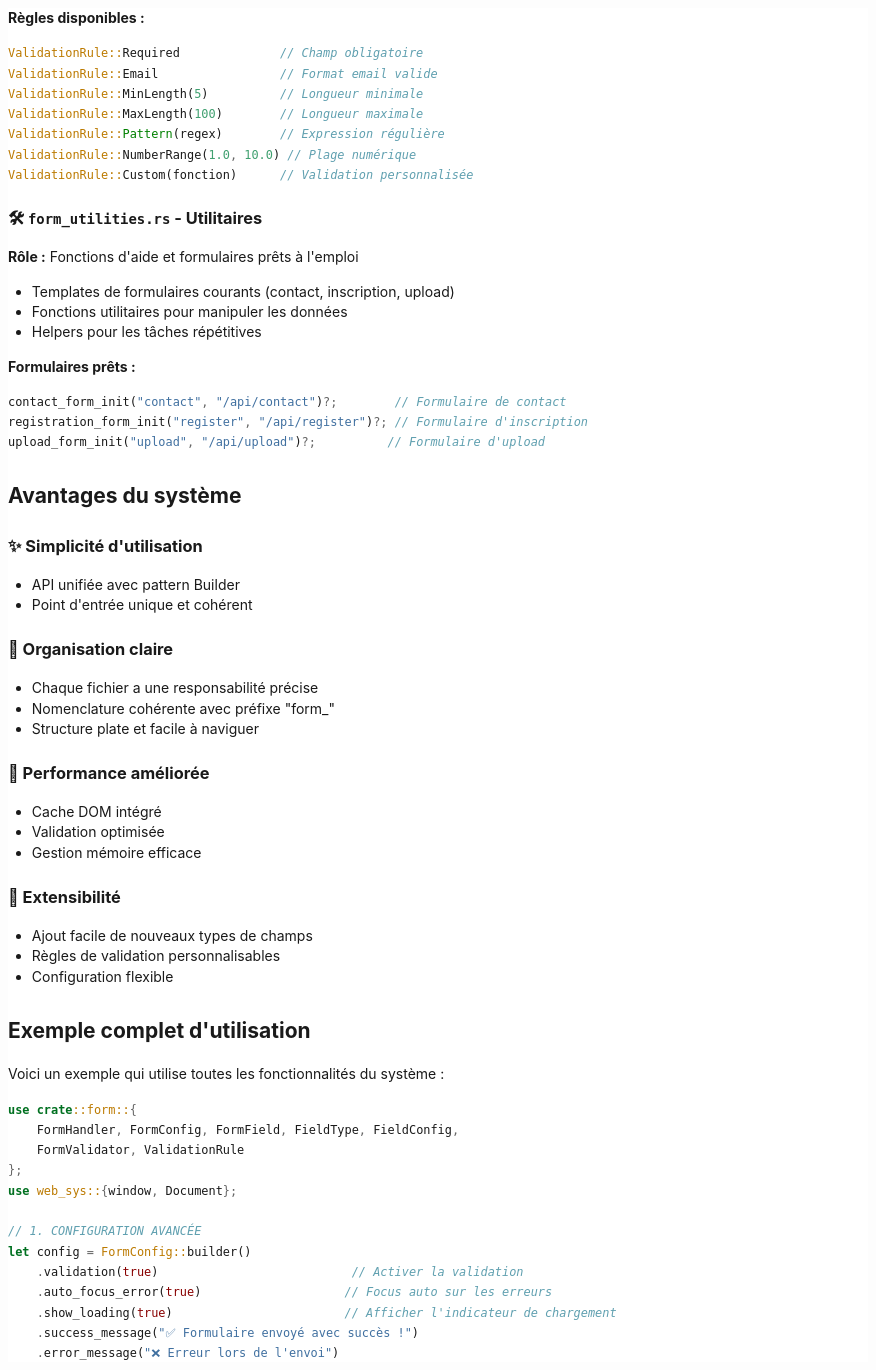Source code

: **Règles disponibles :**
```rust
ValidationRule::Required              // Champ obligatoire
ValidationRule::Email                 // Format email valide
ValidationRule::MinLength(5)          // Longueur minimale
ValidationRule::MaxLength(100)        // Longueur maximale
ValidationRule::Pattern(regex)        // Expression régulière
ValidationRule::NumberRange(1.0, 10.0) // Plage numérique
ValidationRule::Custom(fonction)      // Validation personnalisée
```

### 🛠️ `form_utilities.rs` - Utilitaires
**Rôle :** Fonctions d'aide et formulaires prêts à l'emploi
- Templates de formulaires courants (contact, inscription, upload)
- Fonctions utilitaires pour manipuler les données
- Helpers pour les tâches répétitives

**Formulaires prêts :**
```rust
contact_form_init("contact", "/api/contact")?;        // Formulaire de contact
registration_form_init("register", "/api/register")?; // Formulaire d'inscription
upload_form_init("upload", "/api/upload")?;          // Formulaire d'upload
```

## Avantages du système

### ✨ Simplicité d'utilisation
- API unifiée avec pattern Builder
- Point d'entrée unique et cohérent

### 🎯 Organisation claire
- Chaque fichier a une responsabilité précise
- Nomenclature cohérente avec préfixe "form_"
- Structure plate et facile à naviguer

### 🚀 Performance améliorée
- Cache DOM intégré
- Validation optimisée
- Gestion mémoire efficace

### 🔧 Extensibilité
- Ajout facile de nouveaux types de champs
- Règles de validation personnalisables
- Configuration flexible

## Exemple complet d'utilisation

Voici un exemple qui utilise toutes les fonctionnalités du système :

```rust
use crate::form::{
    FormHandler, FormConfig, FormField, FieldType, FieldConfig,
    FormValidator, ValidationRule
};
use web_sys::{window, Document};

// 1. CONFIGURATION AVANCÉE
let config = FormConfig::builder()
    .validation(true)                           // Activer la validation
    .auto_focus_error(true)                    // Focus auto sur les erreurs
    .show_loading(true)                        // Afficher l'indicateur de chargement
    .success_message("✅ Formulaire envoyé avec succès !")
    .error_message("❌ Erreur lors de l'envoi")
```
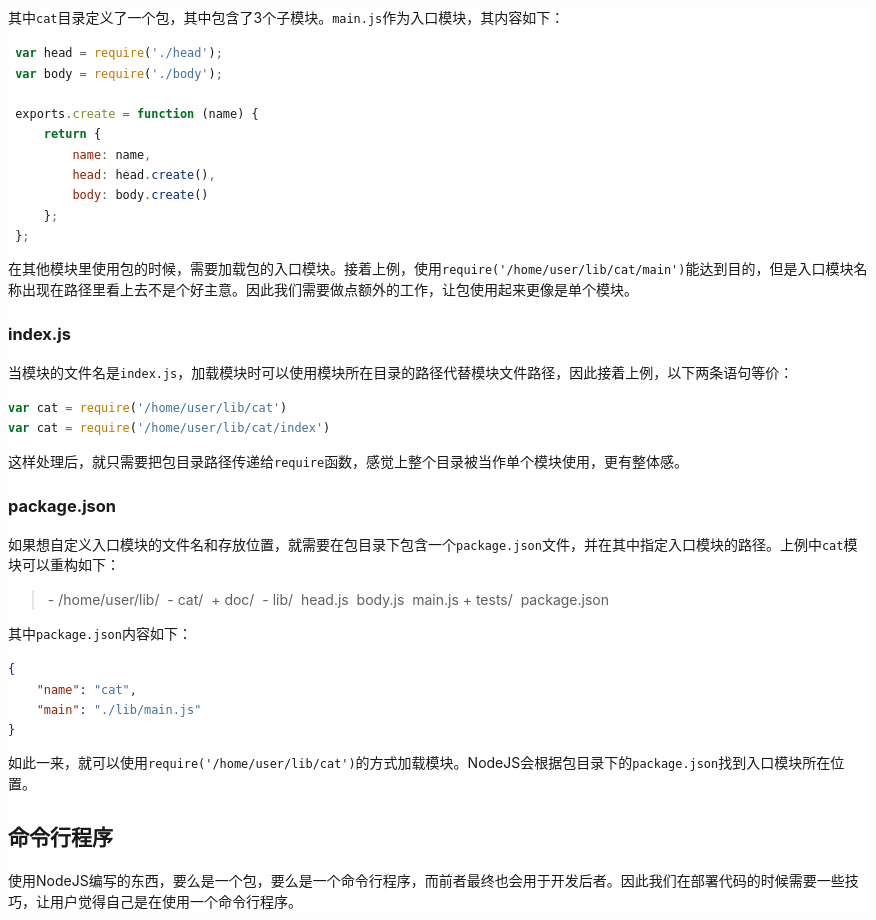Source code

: 其中`cat`目录定义了一个包，其中包含了3个子模块。`main.js`作为入口模块，其内容如下：

```javascript
 var head = require('./head');
 var body = require('./body');

 exports.create = function (name) {
     return {
         name: name,
         head: head.create(),
         body: body.create()
     };
 };
```
在其他模块里使用包的时候，需要加载包的入口模块。接着上例，使用`require('/home/user/lib/cat/main')`能达到目的，但是入口模块名称出现在路径里看上去不是个好主意。因此我们需要做点额外的工作，让包使用起来更像是单个模块。

### index.js

当模块的文件名是`index.js`，加载模块时可以使用模块所在目录的路径代替模块文件路径，因此接着上例，以下两条语句等价：

```javascript
var cat = require('/home/user/lib/cat')
var cat = require('/home/user/lib/cat/index')
```
这样处理后，就只需要把包目录路径传递给`require`函数，感觉上整个目录被当作单个模块使用，更有整体感。

### package.json

如果想自定义入口模块的文件名和存放位置，就需要在包目录下包含一个`package.json`文件，并在其中指定入口模块的路径。上例中`cat`模块可以重构如下：
> \- /home/user/lib/
> ​	\-  cat/
> ​		+ doc/
> ​		- lib/
> ​			head.js
> ​			body.js
> ​			main.js
> ​		\+ tests/
> ​		package.json


其中`package.json`内容如下：

```json
{
    "name": "cat",
    "main": "./lib/main.js"
}
```

如此一来，就可以使用`require('/home/user/lib/cat')`的方式加载模块。NodeJS会根据包目录下的`package.json`找到入口模块所在位置。

## 命令行程序

使用NodeJS编写的东西，要么是一个包，要么是一个命令行程序，而前者最终也会用于开发后者。因此我们在部署代码的时候需要一些技巧，让用户觉得自己是在使用一个命令行程序。
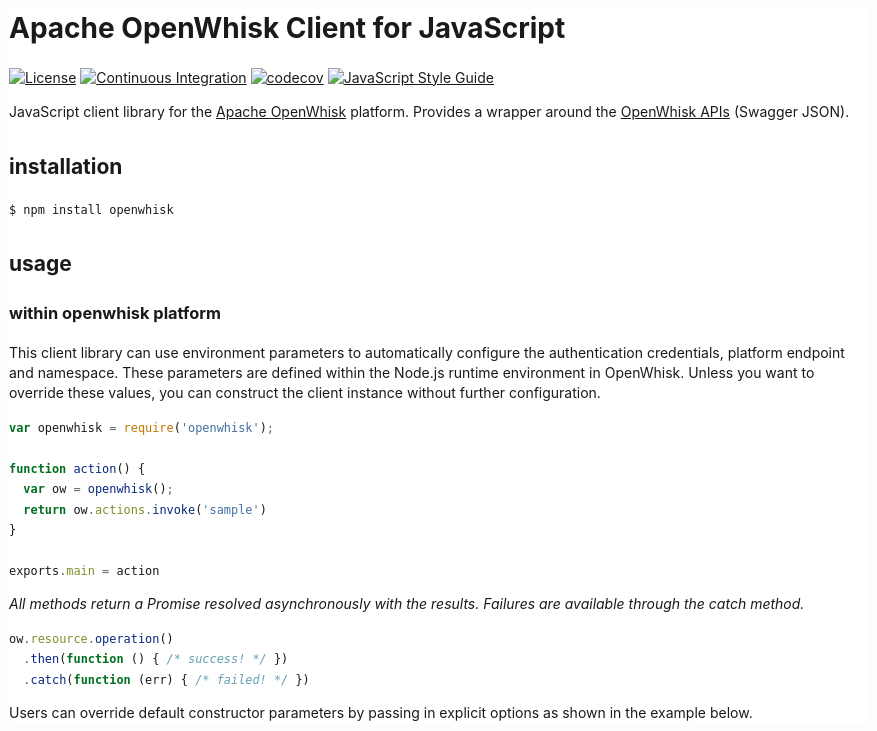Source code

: 
# Apache OpenWhisk Client for JavaScript

[![License](https://img.shields.io/badge/license-Apache--2.0-blue.svg)](http://www.apache.org/licenses/LICENSE-2.0)
[![Continuous Integration](https://github.com/apache/openwhisk-client-js/actions/workflows/ci.yaml/badge.svg)](https://github.com/apache/openwhisk-client-js/actions/workflows/ci.yaml)
[![codecov](https://codecov.io/gh/apache/openwhisk-client-js/branch/master/graph/badge.svg)](https://codecov.io/gh/apache/openwhisk-client-js)
[![JavaScript Style Guide](https://img.shields.io/badge/code_style-standard-brightgreen.svg)](https://standardjs.com)

JavaScript client library for the [Apache OpenWhisk](https://github.com/apache/openwhisk) platform.
Provides a wrapper around the [OpenWhisk APIs](https://github.com/apache/openwhisk/blob/fb001afa237476eda0c0f6494ee92702e5986538/core/controller/src/main/resources/apiv1swagger.json) (Swagger JSON).

## installation

```bash
$ npm install openwhisk
```

## usage

### within openwhisk platform

This client library can use environment parameters to automatically configure the authentication credentials, platform endpoint and namespace. These parameters are defined within the Node.js runtime environment in OpenWhisk. Unless you want to override these values, you can construct the client instance without further configuration.

```javascript
var openwhisk = require('openwhisk');

function action() {
  var ow = openwhisk();
  return ow.actions.invoke('sample')
}

exports.main = action
```

_All methods return a Promise resolved asynchronously with the results. Failures are available through the catch method._

```javascript
ow.resource.operation()
  .then(function () { /* success! */ })
  .catch(function (err) { /* failed! */ })
```

Users can override default constructor parameters by passing in explicit options as shown in the example below.
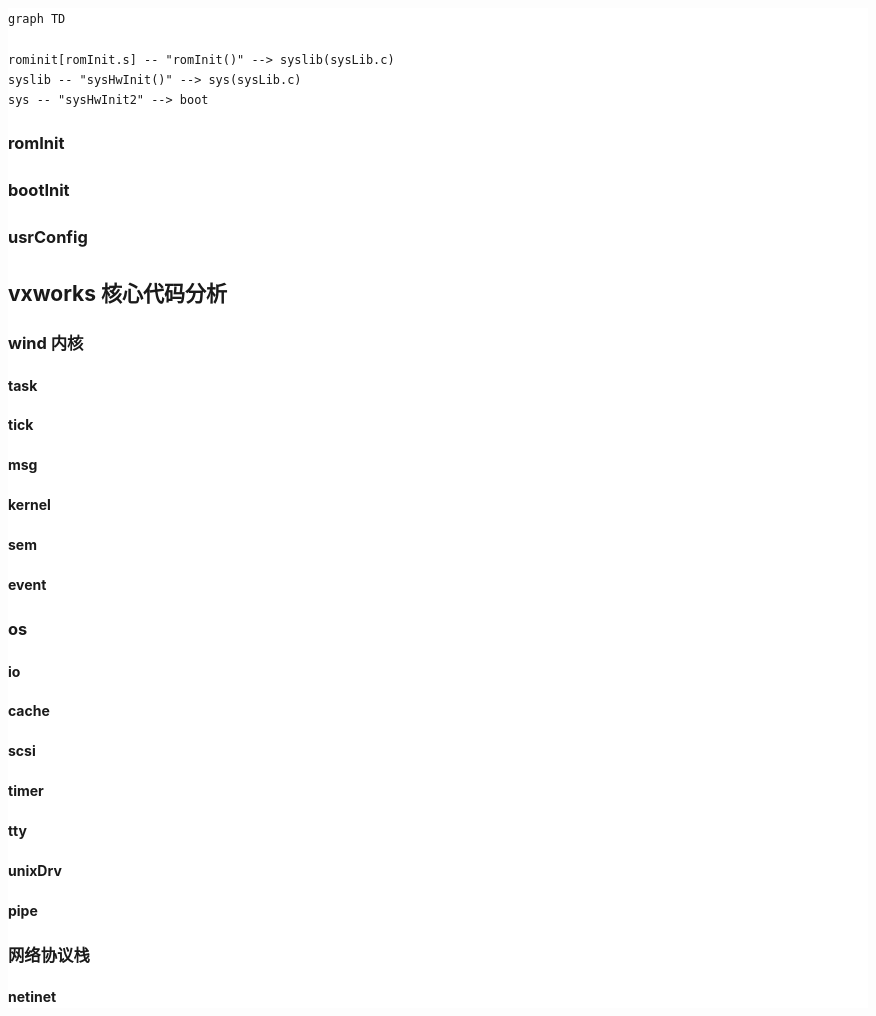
 ```mermaid
graph TD

rominit[romInit.s] -- "romInit()" --> syslib(sysLib.c)
syslib -- "sysHwInit()" --> sys(sysLib.c)
sys -- "sysHwInit2" --> boot
```



### romInit

### bootInit

### usrConfig

## vxworks 核心代码分析

### wind 内核

#### task

#### tick

#### msg

#### kernel

#### sem

#### event

### os

#### io

#### cache

#### scsi

#### timer

#### tty

#### unixDrv

#### pipe

### 网络协议栈

#### netinet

- **Exercise goal**: Pick out the lines above that hold the string "home" and show them.

- **Response area**:
在其他模块里使用包的时候，需要加载包的入口模块。接着上例，使用`require('/home/user/lib/cat/main')`能达到目的，但是入口模块名称出现在路径里看上去不是个好主意。因此我们需要做点额外的工作，让包使用起来更像是单个模块。
var cat = require('/home/user/lib/cat')
var cat = require('/home/user/lib/cat/index')
> \- /home/user/lib/
如此一来，就可以使用`require('/home/user/lib/cat')`的方式加载模块。NodeJS会根据包目录下的`package.json`找到入口模块所在位置。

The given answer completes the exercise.